Many economists monitor the number of people who seek unemployment benefits each week, which indicates whether layoffs are worsening. Weekly applications for jobless aid have increased in recent months, but not by very much. Instead, employers have added a robust average of 370,000 jobs in the past three months.
ANY OTHER SIGNALS TO WATCH FOR?
Many economists monitor changes in the interest payments, or yields, on different bonds for a recession signal known as an “inverted yield curve.” This occurs when the yield on the 10-year Treasury falls below the yield on a short-term Treasury, such as the 3-month T-bill. That is unusual. Normally, longer-term bonds pay investors a richer yield in exchange for tying up their money for a longer period.
Inverted yield curves generally mean that investors foresee a recession that will compel the Fed to slash rates. Inverted curves often predate recessions. Still, it can take 18 to 24 months for a downturn to arrive after the yield curve inverts.
Ever since July, the yield on the two-year Treasury note has exceeded the 10-year yield, suggesting that markets expect a recession soon. And just this week, the three-month yield also temporarily rose above the 10-year, an inversion that has an even better track record at predicting recessions.
WHO DECIDES WHEN A RECESSION HAS STARTED?
Recessions are officially declared by the obscure-sounding National Bureau of Economic Research, a group of economists whose Business Cycle Dating Committee defines a recession as “a significant decline in economic activity that is spread across the economy and lasts more than a few months.”
The committee considers trends in hiring as a key measure in determining recessions. It also assesses many other data points, including gauges of income, employment, inflation-adjusted spending, retail sales and factory output. It puts heavy weight on jobs and a measure of inflation-adjusted income that excludes government support payments like Social Security.
Yet the NBER typically doesn’t declare a recession until well after one has begun, sometimes for up to a year.
DON’T A LOT OF PEOPLE THINK WE’RE ALREADY IN A RECESSION?
Yes, because many people now feel much more financially burdened. With wage gains trailing inflation for most people, higher prices have eroded Americans’ spending power.
And the Fed’s rate hikes have helped send the average 30-year fixed mortgage rate surging above 7% this week, the highest level in two decades.
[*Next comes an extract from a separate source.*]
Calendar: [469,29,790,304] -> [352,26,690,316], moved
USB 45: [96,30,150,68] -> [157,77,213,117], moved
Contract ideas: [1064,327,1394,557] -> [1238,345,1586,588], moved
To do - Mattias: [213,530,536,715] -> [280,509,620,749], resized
It has more than doubled from about 3% a year ago, thereby making homebuying increasingly unaffordable.
DOES HIGH INFLATION TYPICALLY LEAD TO A RECESSION?
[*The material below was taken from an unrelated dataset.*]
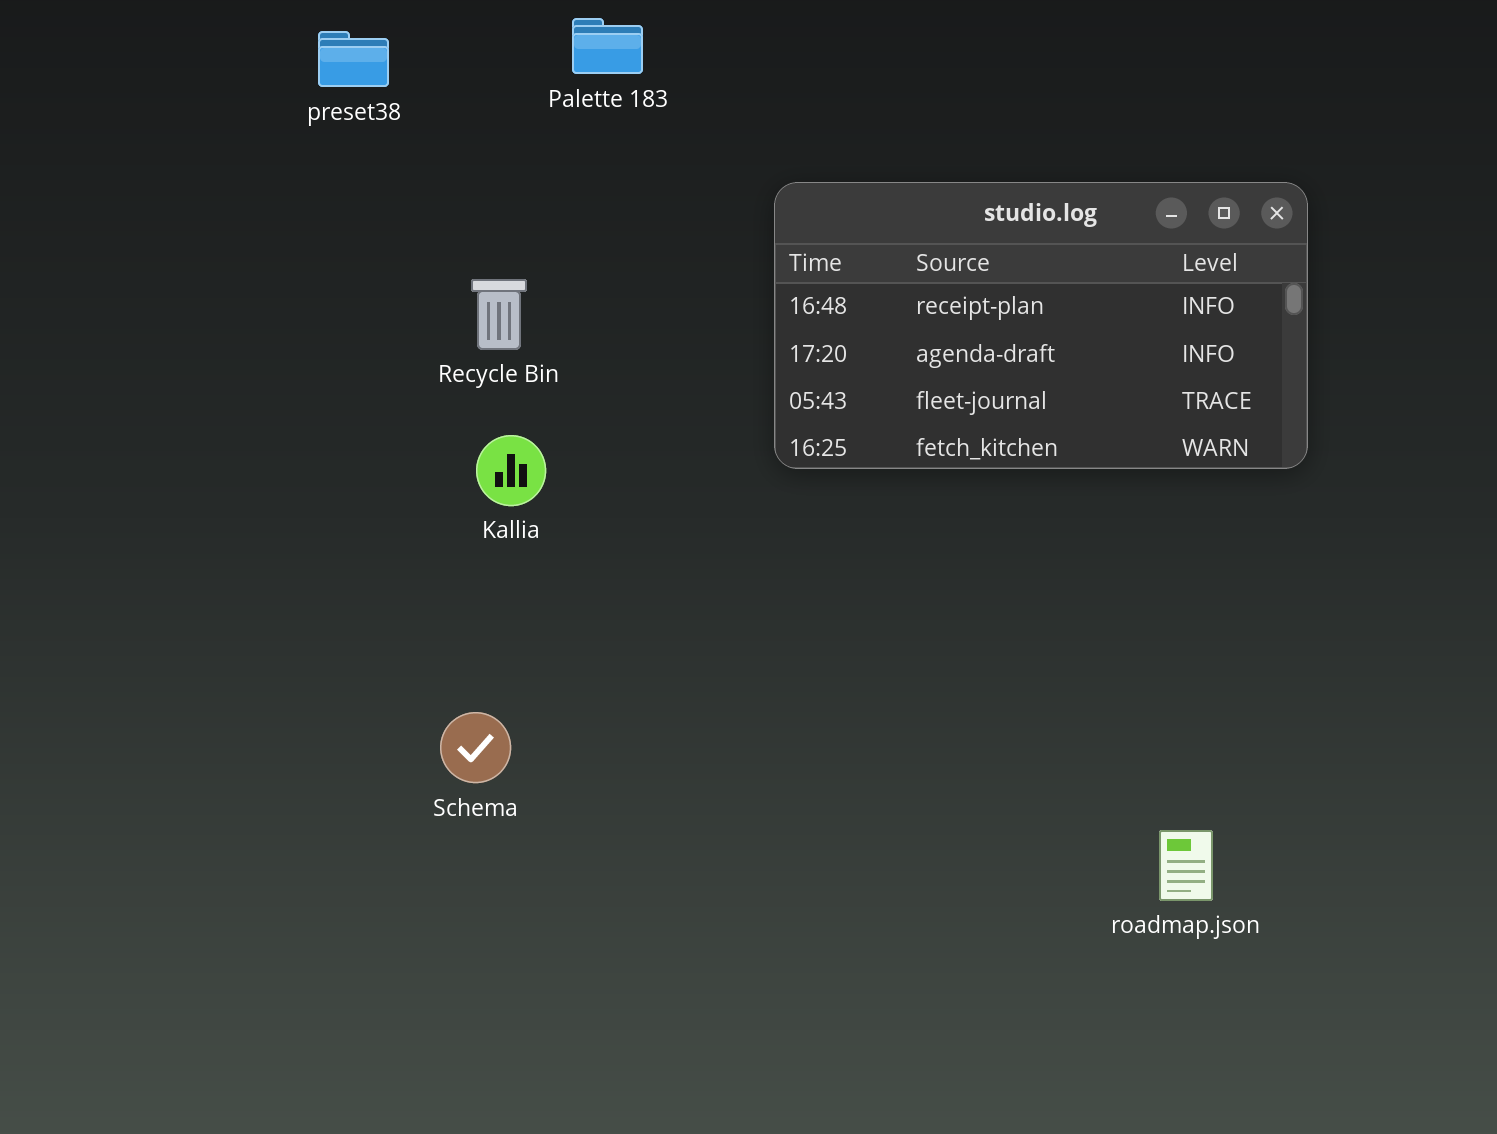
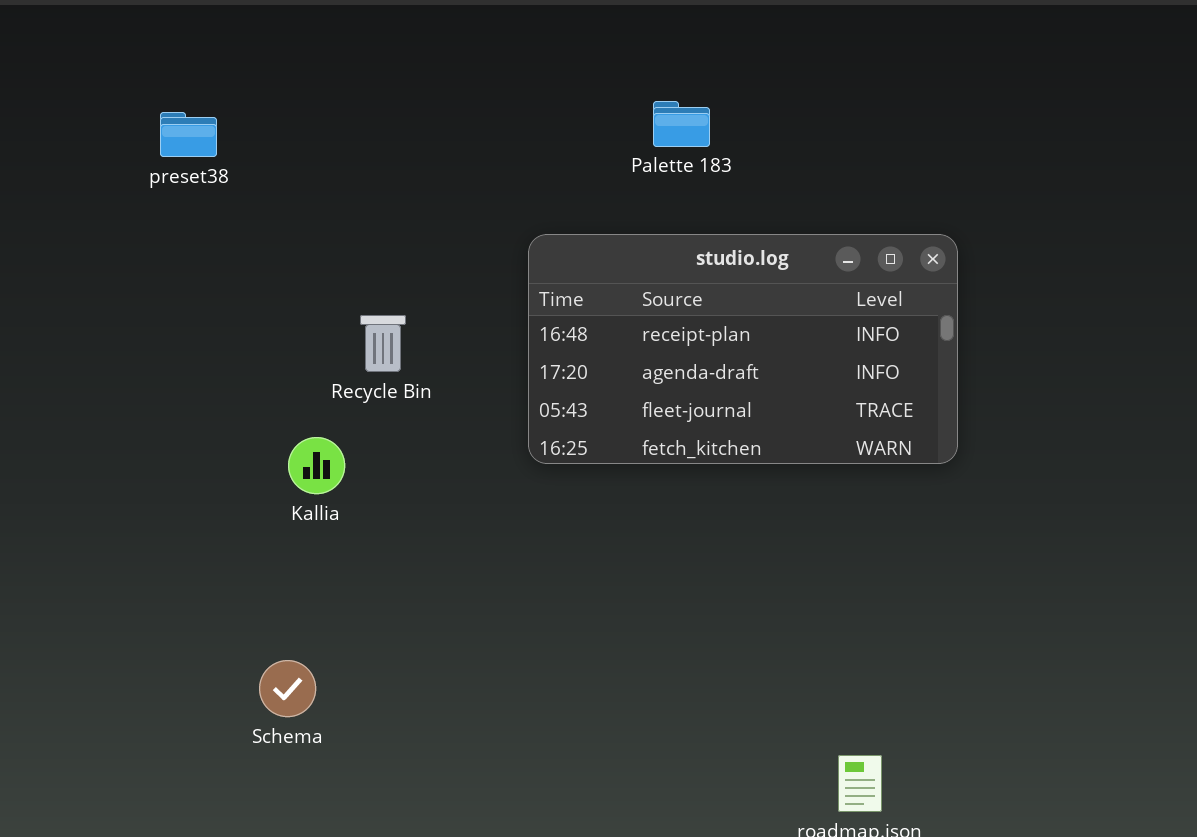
Palette 183: [572,18,643,74] -> [653,101,710,147], moved
Recycle Bin: [471,279,527,350] -> [360,315,406,372], moved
Not always. Inflation reached 4.7% in 2006, at that point the highest in 15 years, without causing a downturn. (The 2008-2009 recession that followed was caused by the bursting of the housing bubble).
But when it gets as high as it has this year — it reached a 40-year peak of 9.1% in June — a downturn becomes increasingly likely.
That’s for two reasons: First, the Fed will inevitably sharply raise borrowing costs when inflation gets that high. Higher rates then drag down the economy as consumers are less able to afford homes, cars, and other major purchases.
High inflation also distorts the economy on its own. Consumer spending, adjusted for inflation, weakens. And businesses grow uncertain about the future economic outlook. Many of them pull back on their expansion plans and stop hiring, which can lead to higher unemployment as some people choose to leave jobs and aren’t replaced.